Gods, by virtue of their strange physical properties and their mysterious superpowers, make fine candidates for causes of many of these unusual events.”

Belief in the separation of the body (the visible) and the mind (the invisible). If you can posit minds in other people that you cannot verify empirically, suggests Paul Bloom, a psychologist and the author of “Descartes’ Baby,” published in 2004, it is a short step to positing minds that do not have to be anchored to a body. And from there, he said, it is another short step to positing an immaterial soul and a transcendent God.

Evolutionary Adaptation

Intriguing as the "byproduct" logic might be, there is another way to think about the evolution of religion: that religion evolved because it offered survival advantages to our distant ancestors. This is where the action is in the science of God debate, with a coterie of adaptationists arguing on behalf of the primary benefits, in terms of survival advantages, of religious belief.

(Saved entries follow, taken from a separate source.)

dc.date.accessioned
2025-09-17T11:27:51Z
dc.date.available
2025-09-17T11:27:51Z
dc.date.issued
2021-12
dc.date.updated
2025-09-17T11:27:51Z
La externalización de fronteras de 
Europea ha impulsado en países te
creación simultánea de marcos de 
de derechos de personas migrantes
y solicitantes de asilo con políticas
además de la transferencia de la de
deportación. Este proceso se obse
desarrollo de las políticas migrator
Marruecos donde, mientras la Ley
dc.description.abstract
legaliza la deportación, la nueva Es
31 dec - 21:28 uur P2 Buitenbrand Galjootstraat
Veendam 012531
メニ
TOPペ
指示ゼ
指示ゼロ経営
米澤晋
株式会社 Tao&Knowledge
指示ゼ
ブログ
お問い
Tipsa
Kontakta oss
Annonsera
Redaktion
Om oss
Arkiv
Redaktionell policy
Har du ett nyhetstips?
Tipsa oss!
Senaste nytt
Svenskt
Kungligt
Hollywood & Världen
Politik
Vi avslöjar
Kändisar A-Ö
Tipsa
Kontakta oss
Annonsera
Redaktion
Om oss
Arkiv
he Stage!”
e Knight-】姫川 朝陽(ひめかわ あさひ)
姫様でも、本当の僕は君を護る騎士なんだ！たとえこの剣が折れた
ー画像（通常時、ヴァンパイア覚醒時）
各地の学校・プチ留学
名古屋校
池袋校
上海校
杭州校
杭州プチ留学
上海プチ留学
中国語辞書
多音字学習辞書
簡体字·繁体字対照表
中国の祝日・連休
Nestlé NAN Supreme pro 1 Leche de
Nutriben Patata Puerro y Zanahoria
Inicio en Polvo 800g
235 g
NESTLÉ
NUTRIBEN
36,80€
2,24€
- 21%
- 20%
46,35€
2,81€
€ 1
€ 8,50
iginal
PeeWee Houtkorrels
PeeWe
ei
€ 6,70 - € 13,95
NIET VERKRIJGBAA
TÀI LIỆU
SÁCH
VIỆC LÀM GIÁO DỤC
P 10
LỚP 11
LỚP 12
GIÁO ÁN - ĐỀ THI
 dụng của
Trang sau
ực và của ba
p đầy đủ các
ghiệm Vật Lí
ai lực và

Religion made people feel better, less tormented by thoughts about death, more focused on the future, more willing to take care of themselves. As William James put it, religion filled people with “a new zest which adds itself like a gift to life . . . an assurance of safety and a temper of peace and, in relation to others, a preponderance of loving affections.”

The advantage might have worked at the group level too, with religious groups outlasting others because they were more cohesive, more likely to contain individuals willing to make sacrifices for the group and more adept at sharing resources and preparing for warfare.